Nel 1398, le contese dinastiche e la mancanza di una resistenza organizzata consentirono l'invasione dell'India da parte del conquistatore mongolo Tamerlano, che saccheggiò e distrusse Delhi, massacrando i suoi abitanti. Al suo ritiro dall'India, Tamerlano lasciò ciò che rimaneva dell'impero a Mahmud, l'ultimo dei Tughlaq. A questa dinastia succedette quella dei Sayyd (1413-1451) e dei Lodi (1451-1526).
L'impero Moghul
Nel 1526 Baber, un discendente di Tamerlano e Gengis Khan, invase con le sue truppe l'India e nel giro di pochi anni estese il suo dominio su un vasto territorio che doveva diventare il nucleo dell'impero Moghul. Akbar, il nipote di Baber, fu il più grande sovrano moghul. Il suo dominio, fra il 1556 e il 1605, si estese al Punjab, all'odierno Rajasthan, al Gujarat, al Bengala, al Kashmir e al Deccan. Nell'amministrazione del suo regno Akbar dimostrò una notevole capacità organizzativa, assicurandosi la fedeltà di centinaia di signori feudali; promosse inoltre il commercio, introdusse un equo sistema fiscale e favorì la tolleranza religiosa. L'impero Moghul conobbe il suo massimo splendore culturale sotto Shah Jahan, nipote di Akbar, il cui regno (1628-1658) coincise con l'età d'oro dell'architettura indoislamica che trovò la sua massima espressione nel Taj Mahal.
Il periodo di tolleranza religiosa si concluse con l'avvento al trono di Aurangzeb (1658-1707), che portò a termine la conquista del Deccan e ripristinò l'ortodossia islamica.
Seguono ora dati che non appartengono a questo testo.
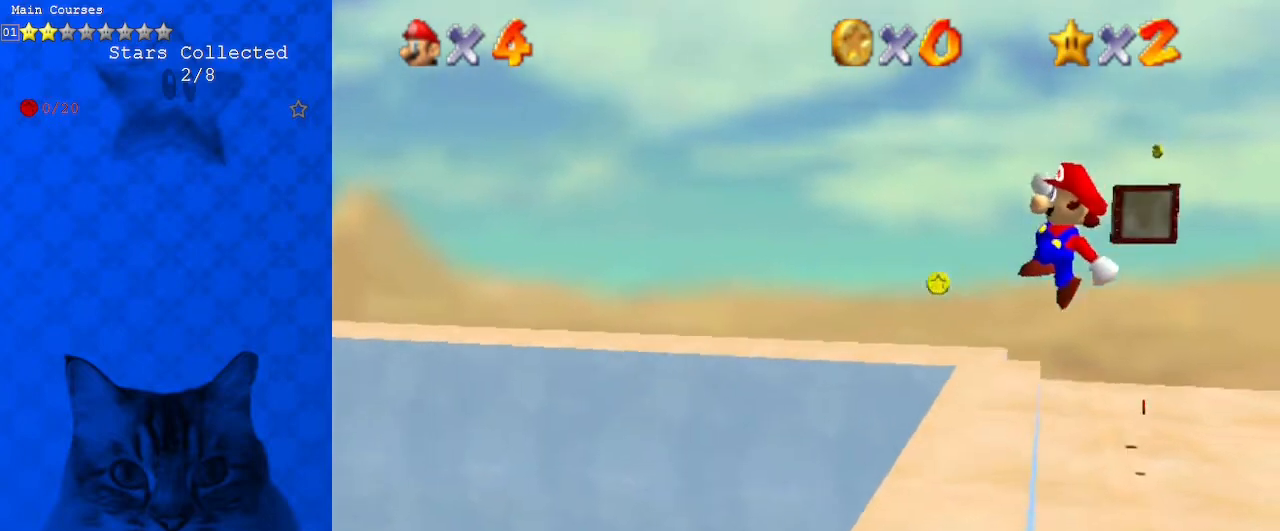
{"keys": ["left"], "events": [[67, "shift", "up"], [167, "left", "down"], [500, "up", "up"]]}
Nei cinquant'anni seguenti la morte di Aurangzeb, l'impero Moghul precipitò nel caos politico, segnato dal rapido declino dell'autorità centralizzata. Avventurieri musulmani e induisti crearono regni e principati, mentre i governatori delle province imperiali costituirono grandi stati indipendenti.
La Compagnia delle Indie Orientali
Di questa situazione politica approfittarono i governi europei. Il commercio delle spezie aveva fatto crescere l'importanza economica dell'India fin dal XVI secolo. Al dominio dei portoghesi e poi degli olandesi era subentrato quello dei francesi e degli inglesi che avevano fondato importanti basi commerciali nel subcontinente indiano. La vittoria dell'Inghilterra sulla Francia assicurò nel 1757 il controllo del Bengala e del Deccan alla Compagnia delle Indie Orientali. La politica della compagnia mirò in seguito al consolidamento e all'estensione di queste acquisizioni. Nel 1773 l'istituzione, nata come impresa commerciale privata, divenne per volontà del parlamento un ente semi-ufficiale del governo britannico. La realizzazione della politica britannica in India fu facilitata dal declino ormai irreversibile dell'impero Moghul.
Il ricorso alla forza militare (unito alla corruzione dei governanti locali) fu il principale strumento di colonizzazione dell'India. La mancanza di unità fra i diversi regni e principati indiani favorì l'affermarsi del predominio britannico sull'intero subcontinente e sulle regioni confinanti, in particolare la Birmania (l'attuale Myanmar). Non mancarono tuttavia episodi di resistenza, il più importante dei quali fu la guerra combattuta dai Sikh (1845-1849) e terminata con l'annessione del Punjab da parte del governo britannico. L'unico tentativo di alleanza fra i centri del potere indiano fu quello capeggiato dai Maratti, e annullato dall'accordo di Salbai (1782). Dopo il Punjab vennero annessi i regni di Satara, Jaipur, Sambalpur, Jhansi e Nagpur, a opera del governatore James Ramsay, decimo conte di Dalhousie.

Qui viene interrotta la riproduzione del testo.